[大蔵弁護士による米国ビザ情報] 就労許可書自動延長の廃止
2025年10月30日、国土安全保障省 (DHS) と米国移民局は、就労許可の自動延長措置を即時廃止すると発表しました。就労許可書の自動延長の終了により不当詐欺的行為や正当性のない就労許可書の申請数を減らし、これにより米国内の安全保障と就労許可プログラムの健全性をより適切に確保することを意図しています。
【自動延長】以前は、就労許可書の審査が異常なまでに長引いていたために雇用が一時中断するなどの問題が多発していました。この状況を改善するために、バイデン政権により更新申請中は既存のカードが失効しても、最長で540日間は就労資格が自動的に延長されるようになりました。このおかげで申請中も仕事が中断することなく、更新待機期間中も雇用を継続することができるようになりました。

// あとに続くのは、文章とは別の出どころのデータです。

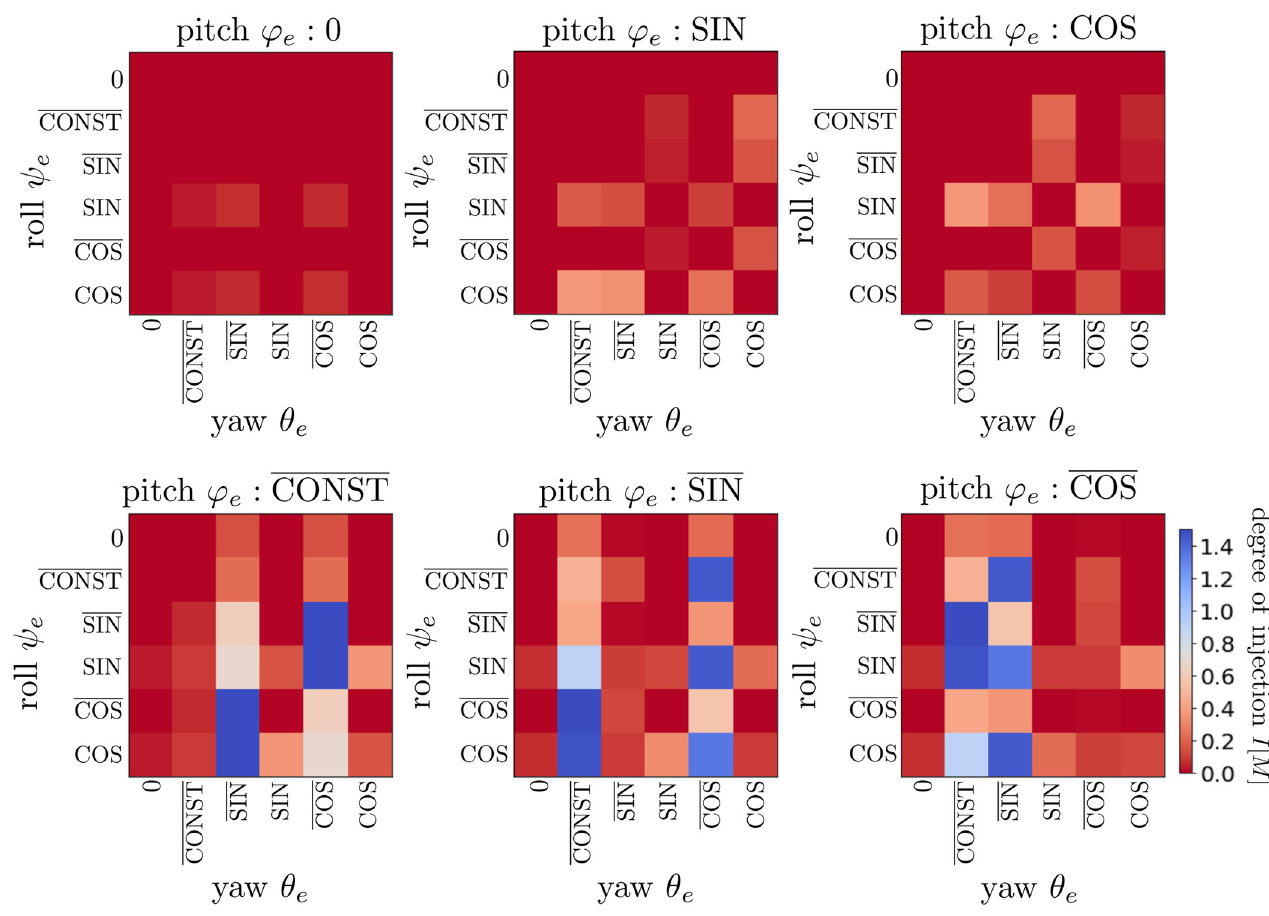
Fig 10. Colormaps of degree of injection I [ M ] of all combinations of ψ removed, so that the degrees of injection were evaluated for 6 3 = 216 motion patterns.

【自動延長廃止】しかしながら、今回の措置により、2025年10月30日以降に就労許可書の更新申請をする外国人は、延長申請中に既存のカードが失効したら、雇用を継続することができなくなります。主に就労ビザ保持者の配偶者 (H-4など)、永住権申請者、亡命者、強制送還差止申請者、暴力被害者ビザ (VAWA) 申請者、また以前自動延長措置を受けることができた就労許可書カテゴリーの者が対象となります。しかしながら、今回の自動延長廃止措置はF-1学生のSTEM-OPT延長、TPS滞在資格の延長措置受益者、或は法的に滞在資格・就労資格を延長された特別な場合には適用されません。また、2025年10月30日以前に自動延長された就労許可資格にも影響しません。
【影響】就労許可の自動延長が廃止されたことで、就労許可証の有効期限が切れた労働者が更新承認を待っている間に就労資格を失う可能性があるため、多くの業界で突発的に人員不足のリスクが高まることが懸念されています。そのため、就労許可保有者に大きく依存している医療、教育、テクノロジー、サービスなどの業界では、事業やサービスの継続性が脅かされる可能性があると危惧されています。就労許可書が切れて新しいカードが届くまでの就労中断期間を最小化するためには、現在の就労許可書が失効する180日にすぐに更新申請を提出したほうがよいでしょう。
【I-9遵守】また、一時的な雇用の中断により雇用法順守に問題がないように、雇用主は社内のI-9ポリシーと離職手続きを見直し、有効な就労許可書なしで雇用を継続しないように注意する必要があります。社員の就労許可書の有効期限が切れた場合、まずは例外措置の適用に該当するかを確認し、その他の救済措置がないか専門家の意見を求めたほうがよいでしょう。また、患者のケアや製造業や重要部門業務の人材不足を補うためにも、緊急時の人員配置計画などを策定し、オペレーションへの障害を最小限に抑えるように心掛けたほうがよいでしょう。